## [Action item]
Go through the material underneath and show every line where the string "Kiin" occurs.

## [Exercise data]
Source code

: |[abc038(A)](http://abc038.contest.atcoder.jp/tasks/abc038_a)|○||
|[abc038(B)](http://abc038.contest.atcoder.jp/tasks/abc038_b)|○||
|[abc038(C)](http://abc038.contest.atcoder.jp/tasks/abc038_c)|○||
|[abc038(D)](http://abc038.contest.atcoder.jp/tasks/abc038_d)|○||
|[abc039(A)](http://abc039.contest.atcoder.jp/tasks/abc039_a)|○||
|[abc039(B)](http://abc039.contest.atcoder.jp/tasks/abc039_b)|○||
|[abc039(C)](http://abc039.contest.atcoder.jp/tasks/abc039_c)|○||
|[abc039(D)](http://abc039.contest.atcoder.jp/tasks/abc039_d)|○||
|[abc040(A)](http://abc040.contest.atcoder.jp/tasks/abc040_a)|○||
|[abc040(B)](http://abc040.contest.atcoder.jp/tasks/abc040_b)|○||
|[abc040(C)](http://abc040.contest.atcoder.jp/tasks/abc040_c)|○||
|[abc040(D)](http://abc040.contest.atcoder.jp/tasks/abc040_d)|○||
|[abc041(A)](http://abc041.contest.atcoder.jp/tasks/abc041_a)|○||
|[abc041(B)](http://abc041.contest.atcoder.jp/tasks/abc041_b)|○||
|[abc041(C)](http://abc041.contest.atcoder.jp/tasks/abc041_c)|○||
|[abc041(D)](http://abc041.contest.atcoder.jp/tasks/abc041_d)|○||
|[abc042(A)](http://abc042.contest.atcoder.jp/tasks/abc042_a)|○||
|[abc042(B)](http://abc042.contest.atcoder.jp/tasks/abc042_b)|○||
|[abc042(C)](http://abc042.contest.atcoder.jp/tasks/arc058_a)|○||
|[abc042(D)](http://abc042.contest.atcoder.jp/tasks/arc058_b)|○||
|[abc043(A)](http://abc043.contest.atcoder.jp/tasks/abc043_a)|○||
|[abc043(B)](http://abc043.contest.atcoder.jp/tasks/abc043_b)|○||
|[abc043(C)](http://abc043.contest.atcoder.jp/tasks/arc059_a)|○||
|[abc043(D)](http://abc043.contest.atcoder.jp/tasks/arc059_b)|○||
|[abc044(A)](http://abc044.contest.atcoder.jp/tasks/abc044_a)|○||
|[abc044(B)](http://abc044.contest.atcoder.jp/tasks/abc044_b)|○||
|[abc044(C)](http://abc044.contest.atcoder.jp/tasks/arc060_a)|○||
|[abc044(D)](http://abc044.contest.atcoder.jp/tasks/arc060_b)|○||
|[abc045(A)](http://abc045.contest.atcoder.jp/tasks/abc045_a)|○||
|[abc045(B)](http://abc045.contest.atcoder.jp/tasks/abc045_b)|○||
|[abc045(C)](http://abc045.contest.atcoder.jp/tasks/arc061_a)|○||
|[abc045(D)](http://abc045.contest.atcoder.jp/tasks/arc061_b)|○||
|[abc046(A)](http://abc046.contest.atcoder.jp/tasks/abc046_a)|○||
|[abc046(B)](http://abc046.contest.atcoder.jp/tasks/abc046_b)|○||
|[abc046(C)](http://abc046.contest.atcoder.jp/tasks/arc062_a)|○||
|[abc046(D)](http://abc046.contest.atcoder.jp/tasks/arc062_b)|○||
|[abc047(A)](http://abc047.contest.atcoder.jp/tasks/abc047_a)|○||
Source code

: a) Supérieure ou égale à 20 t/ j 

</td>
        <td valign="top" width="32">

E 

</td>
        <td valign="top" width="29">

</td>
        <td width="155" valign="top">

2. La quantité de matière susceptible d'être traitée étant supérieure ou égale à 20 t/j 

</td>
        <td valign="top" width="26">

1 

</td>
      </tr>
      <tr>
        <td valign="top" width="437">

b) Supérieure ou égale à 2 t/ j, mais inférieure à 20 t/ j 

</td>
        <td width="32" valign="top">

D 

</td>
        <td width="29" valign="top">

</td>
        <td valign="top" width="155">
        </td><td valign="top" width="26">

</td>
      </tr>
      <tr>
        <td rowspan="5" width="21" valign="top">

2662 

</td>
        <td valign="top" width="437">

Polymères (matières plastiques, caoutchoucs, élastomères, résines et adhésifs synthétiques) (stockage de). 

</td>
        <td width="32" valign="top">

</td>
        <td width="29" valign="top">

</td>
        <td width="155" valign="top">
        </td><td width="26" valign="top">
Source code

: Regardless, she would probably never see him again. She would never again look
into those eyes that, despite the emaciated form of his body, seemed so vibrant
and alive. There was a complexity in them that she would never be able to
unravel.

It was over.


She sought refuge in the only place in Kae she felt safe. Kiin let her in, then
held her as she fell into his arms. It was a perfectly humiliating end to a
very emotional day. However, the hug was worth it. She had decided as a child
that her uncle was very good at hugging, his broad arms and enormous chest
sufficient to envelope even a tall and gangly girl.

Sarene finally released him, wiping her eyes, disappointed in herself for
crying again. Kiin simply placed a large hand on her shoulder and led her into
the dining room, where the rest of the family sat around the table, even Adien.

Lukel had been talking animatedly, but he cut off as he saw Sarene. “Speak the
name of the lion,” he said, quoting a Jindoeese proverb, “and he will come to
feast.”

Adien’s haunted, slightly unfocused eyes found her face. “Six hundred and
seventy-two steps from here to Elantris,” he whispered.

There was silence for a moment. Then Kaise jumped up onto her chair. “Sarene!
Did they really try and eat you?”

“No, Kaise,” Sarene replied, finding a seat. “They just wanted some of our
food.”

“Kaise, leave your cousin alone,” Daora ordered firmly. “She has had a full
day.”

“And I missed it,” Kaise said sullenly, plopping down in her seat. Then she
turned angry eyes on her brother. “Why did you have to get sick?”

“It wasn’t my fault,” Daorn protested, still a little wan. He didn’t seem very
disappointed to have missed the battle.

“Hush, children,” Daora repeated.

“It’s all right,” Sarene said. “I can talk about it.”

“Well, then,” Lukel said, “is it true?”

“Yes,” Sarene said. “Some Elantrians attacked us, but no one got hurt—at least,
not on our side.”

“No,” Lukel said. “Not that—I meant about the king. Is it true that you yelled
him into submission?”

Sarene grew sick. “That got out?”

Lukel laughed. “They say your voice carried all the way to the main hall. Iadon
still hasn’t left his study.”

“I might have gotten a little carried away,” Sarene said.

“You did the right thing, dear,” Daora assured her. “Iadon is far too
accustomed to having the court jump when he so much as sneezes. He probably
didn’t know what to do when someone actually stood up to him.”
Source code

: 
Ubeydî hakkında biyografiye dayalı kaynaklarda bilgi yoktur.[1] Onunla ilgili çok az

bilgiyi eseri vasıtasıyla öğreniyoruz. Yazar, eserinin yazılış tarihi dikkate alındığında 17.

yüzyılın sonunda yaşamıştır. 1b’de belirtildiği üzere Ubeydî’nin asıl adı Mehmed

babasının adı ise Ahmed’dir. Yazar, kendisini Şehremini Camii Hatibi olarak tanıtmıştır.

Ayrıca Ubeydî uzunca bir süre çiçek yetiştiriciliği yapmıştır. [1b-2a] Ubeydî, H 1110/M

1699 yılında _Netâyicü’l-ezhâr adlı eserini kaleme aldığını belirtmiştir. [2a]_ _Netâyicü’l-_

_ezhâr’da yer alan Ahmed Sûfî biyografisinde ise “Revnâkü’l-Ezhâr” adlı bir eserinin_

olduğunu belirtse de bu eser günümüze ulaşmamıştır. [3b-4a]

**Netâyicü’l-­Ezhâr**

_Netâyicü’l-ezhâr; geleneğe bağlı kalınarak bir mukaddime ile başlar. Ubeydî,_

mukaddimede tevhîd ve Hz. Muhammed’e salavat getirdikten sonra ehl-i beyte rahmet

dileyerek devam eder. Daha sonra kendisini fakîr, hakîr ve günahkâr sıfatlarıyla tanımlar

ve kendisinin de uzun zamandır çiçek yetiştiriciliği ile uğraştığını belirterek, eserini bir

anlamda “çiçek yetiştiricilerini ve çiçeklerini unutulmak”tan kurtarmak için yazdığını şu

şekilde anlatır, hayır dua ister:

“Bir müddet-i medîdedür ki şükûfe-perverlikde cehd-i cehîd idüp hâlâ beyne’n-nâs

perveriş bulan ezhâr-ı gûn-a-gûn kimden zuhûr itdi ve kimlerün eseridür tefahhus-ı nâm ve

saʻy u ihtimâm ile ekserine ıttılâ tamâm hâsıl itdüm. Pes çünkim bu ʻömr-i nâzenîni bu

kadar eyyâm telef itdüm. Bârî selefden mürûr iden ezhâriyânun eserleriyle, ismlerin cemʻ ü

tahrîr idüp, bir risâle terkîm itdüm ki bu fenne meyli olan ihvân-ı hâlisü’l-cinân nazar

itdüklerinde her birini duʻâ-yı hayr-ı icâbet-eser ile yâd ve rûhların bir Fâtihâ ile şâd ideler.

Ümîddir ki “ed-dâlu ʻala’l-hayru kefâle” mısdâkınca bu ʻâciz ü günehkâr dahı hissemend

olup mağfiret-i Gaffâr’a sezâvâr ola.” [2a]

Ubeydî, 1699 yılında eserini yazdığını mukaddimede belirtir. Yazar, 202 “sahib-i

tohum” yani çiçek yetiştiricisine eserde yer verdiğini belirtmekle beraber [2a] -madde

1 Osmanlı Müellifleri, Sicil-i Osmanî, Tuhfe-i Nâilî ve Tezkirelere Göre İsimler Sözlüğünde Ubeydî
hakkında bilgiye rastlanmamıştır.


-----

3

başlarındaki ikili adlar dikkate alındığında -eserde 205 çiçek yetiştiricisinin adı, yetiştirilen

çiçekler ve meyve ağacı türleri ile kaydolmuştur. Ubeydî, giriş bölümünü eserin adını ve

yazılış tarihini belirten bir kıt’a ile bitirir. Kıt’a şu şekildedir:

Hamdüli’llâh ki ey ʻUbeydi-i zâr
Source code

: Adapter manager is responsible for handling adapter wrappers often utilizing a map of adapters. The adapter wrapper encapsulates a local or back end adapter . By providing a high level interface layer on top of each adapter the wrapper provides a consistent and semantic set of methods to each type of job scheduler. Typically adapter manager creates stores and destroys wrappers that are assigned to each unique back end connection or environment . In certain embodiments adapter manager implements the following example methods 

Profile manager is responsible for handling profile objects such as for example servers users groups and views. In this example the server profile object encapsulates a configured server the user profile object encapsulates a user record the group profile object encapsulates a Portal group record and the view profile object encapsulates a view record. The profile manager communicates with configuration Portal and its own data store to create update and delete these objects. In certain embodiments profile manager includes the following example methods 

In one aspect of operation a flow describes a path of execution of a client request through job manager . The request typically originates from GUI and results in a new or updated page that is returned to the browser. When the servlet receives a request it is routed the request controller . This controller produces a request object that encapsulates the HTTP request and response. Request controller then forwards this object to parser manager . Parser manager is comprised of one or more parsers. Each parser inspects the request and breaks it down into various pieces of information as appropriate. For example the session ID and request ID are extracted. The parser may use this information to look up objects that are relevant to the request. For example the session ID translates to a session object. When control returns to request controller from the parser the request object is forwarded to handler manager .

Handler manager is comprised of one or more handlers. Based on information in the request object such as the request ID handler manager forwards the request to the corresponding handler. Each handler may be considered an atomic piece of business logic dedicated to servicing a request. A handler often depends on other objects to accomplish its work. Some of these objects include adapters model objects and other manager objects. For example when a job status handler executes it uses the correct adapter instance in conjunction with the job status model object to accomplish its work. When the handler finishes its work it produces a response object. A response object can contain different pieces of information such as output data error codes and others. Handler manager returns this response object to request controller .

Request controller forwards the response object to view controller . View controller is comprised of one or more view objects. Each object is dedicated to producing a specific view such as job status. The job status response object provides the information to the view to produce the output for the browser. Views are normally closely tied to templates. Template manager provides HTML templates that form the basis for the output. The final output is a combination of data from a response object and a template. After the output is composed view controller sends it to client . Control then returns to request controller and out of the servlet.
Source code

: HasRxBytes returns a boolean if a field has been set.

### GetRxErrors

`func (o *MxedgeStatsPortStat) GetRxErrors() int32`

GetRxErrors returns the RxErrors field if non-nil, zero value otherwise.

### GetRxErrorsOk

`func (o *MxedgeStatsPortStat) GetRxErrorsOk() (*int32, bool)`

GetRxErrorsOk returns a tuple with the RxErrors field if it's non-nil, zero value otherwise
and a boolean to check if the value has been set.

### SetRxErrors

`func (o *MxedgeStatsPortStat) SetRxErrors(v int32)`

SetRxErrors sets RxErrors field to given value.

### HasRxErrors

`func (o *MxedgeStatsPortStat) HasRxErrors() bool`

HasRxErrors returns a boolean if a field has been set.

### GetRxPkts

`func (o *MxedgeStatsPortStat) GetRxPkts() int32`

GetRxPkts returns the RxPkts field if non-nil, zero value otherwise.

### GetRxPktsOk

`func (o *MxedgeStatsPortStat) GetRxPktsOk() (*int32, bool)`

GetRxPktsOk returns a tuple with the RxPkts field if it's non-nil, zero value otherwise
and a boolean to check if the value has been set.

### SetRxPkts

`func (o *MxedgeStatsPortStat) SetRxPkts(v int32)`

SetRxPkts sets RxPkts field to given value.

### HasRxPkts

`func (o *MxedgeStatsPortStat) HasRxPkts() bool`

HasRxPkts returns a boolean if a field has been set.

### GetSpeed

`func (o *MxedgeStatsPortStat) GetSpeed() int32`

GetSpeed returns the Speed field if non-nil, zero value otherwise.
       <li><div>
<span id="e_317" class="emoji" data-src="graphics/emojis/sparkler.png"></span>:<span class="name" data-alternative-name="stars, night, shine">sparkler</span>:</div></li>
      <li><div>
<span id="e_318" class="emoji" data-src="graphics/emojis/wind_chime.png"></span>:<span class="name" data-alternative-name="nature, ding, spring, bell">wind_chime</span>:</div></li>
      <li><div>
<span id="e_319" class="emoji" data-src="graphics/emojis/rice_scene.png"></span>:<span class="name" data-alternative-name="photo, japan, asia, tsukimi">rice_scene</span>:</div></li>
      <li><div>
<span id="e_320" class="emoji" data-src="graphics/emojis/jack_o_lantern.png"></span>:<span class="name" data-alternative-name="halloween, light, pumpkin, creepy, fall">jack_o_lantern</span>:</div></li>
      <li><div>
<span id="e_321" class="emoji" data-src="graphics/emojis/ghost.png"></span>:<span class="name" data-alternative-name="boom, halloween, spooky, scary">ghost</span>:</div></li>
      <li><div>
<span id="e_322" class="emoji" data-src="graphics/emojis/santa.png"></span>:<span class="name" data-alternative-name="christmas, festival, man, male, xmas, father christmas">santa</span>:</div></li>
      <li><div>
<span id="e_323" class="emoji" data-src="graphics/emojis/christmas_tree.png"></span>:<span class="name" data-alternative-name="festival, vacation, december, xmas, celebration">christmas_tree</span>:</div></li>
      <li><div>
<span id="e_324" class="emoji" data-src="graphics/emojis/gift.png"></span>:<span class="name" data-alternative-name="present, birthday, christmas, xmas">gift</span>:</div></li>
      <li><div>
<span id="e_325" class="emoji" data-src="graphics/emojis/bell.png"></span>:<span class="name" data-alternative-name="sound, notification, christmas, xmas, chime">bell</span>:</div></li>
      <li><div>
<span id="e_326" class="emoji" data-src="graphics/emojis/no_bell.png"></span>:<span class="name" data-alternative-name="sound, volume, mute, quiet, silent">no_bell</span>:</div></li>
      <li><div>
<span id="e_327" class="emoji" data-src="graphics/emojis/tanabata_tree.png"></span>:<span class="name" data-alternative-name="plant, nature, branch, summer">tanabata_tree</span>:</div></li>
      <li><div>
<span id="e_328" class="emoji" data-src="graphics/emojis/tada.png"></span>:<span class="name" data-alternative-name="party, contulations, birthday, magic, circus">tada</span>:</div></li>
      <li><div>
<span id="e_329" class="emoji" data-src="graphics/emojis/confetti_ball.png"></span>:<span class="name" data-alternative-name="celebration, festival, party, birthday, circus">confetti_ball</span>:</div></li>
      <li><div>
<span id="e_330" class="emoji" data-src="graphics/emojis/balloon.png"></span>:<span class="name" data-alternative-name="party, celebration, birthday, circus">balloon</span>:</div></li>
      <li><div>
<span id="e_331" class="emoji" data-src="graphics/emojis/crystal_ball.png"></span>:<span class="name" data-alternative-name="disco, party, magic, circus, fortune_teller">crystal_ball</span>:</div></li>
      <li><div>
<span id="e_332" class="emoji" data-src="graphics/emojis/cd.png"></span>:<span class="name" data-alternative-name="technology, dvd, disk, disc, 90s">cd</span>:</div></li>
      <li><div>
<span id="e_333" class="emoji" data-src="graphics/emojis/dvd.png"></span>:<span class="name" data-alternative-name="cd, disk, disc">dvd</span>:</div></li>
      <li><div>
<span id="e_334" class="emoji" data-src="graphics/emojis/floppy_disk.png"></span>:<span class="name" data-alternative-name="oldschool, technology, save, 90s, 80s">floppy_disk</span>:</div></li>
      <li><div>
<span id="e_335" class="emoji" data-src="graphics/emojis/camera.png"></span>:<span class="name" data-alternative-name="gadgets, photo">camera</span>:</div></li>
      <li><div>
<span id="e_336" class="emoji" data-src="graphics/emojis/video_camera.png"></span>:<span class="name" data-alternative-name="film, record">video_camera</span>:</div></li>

## [Exercise solution]
She sought refuge in the only place in Kae she felt safe. Kiin let her in, then
crying again. Kiin simply placed a large hand on her shoulder and led her into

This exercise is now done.